[Dataset excerpts]
....

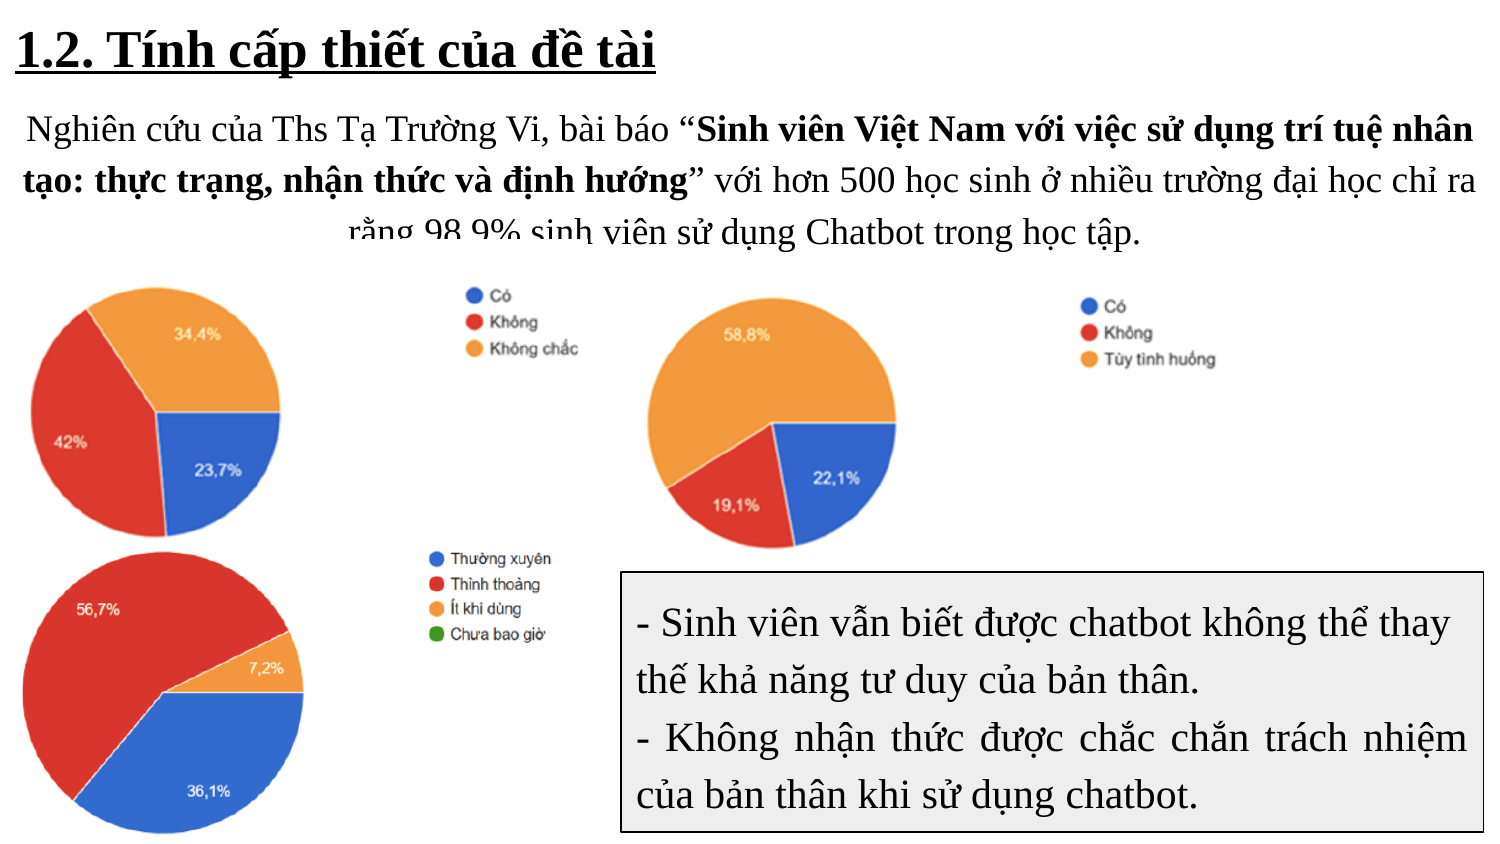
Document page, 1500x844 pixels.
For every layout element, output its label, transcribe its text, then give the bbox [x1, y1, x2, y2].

text_box - Sinh viên vẫn biết được chatbot không thể thay thế khả năng tư duy của bản thân. - Không nhận thức được chắc chắn trách nhiệm của bản thân khi sử dụng chatbot. [621, 572, 1484, 833]
picture [9, 239, 588, 844]
title 1.2. Tính cấp thiết của đề tài [0, 0, 1447, 81]
picture [644, 252, 1224, 554]
list Nghiên cứu của Ths Tạ Trường Vi, bài báo “Sinh viên Việt Nam với việc sử dụng trí tuệ nhân tạo: thực trạng, nhận thức và định hướng” với hơn 500 học sinh ở nhiều trường đại học chỉ ra rằng 98.9% sinh viên sử dụng Chatbot trong học tập. [0, 81, 1500, 190]
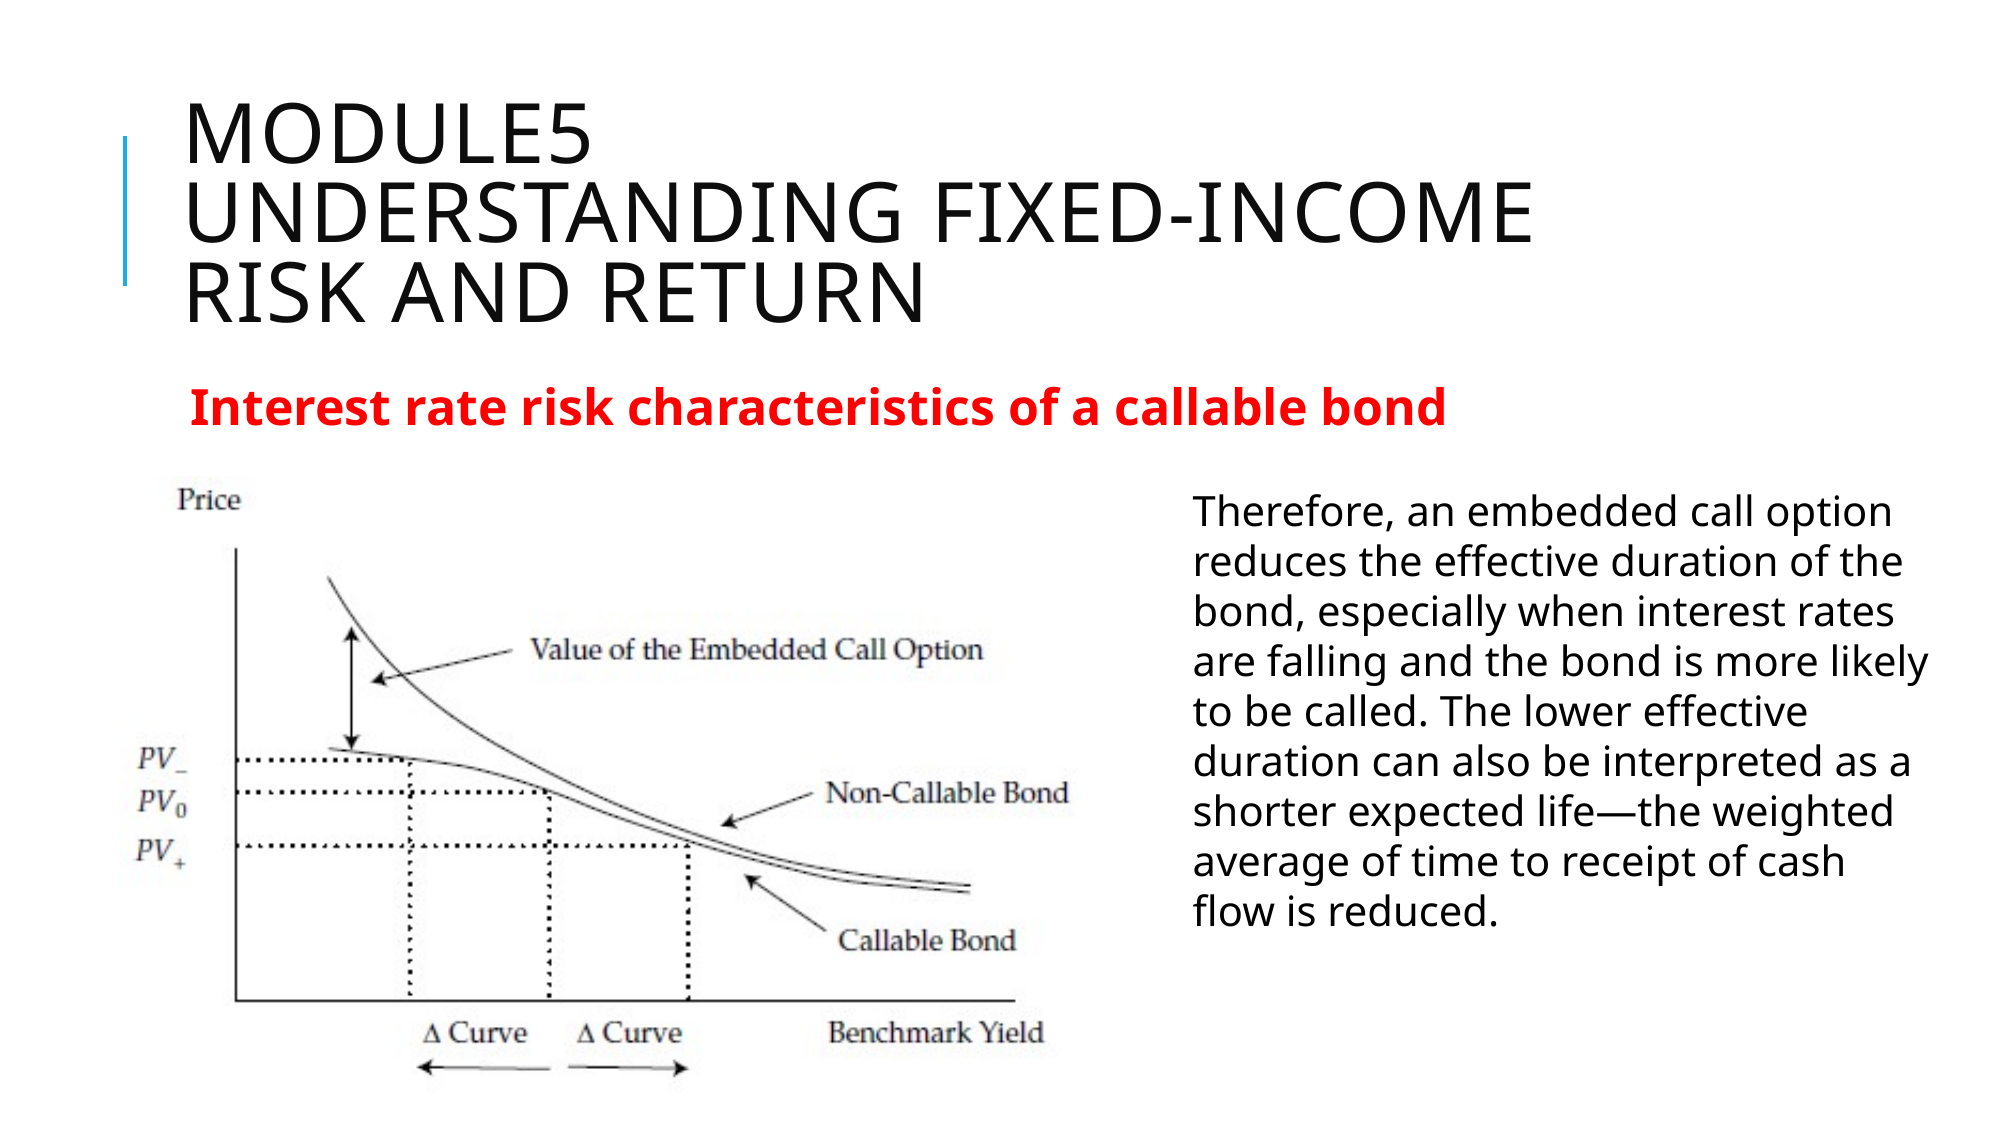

....

ASSIGNED TASK: The answer must be the full set of records, repeated exactly, with no pictures.

SOLVED EXERCISE:
Document page, 1500x844 pixels.
For every layout element, output its label, transcribe its text, then give the bbox [x1, y1, x2, y2].

text_box - Sinh viên vẫn biết được chatbot không thể thay thế khả năng tư duy của bản thân. - Không nhận thức được chắc chắn trách nhiệm của bản thân khi sử dụng chatbot. [621, 572, 1484, 833]
picture [9, 239, 588, 844]
title 1.2. Tính cấp thiết của đề tài [0, 0, 1447, 81]
picture [644, 252, 1224, 554]
list Nghiên cứu của Ths Tạ Trường Vi, bài báo “Sinh viên Việt Nam với việc sử dụng trí tuệ nhân tạo: thực trạng, nhận thức và định hướng” với hơn 500 học sinh ở nhiều trường đại học chỉ ra rằng 98.9% sinh viên sử dụng Chatbot trong học tập. [0, 81, 1500, 190]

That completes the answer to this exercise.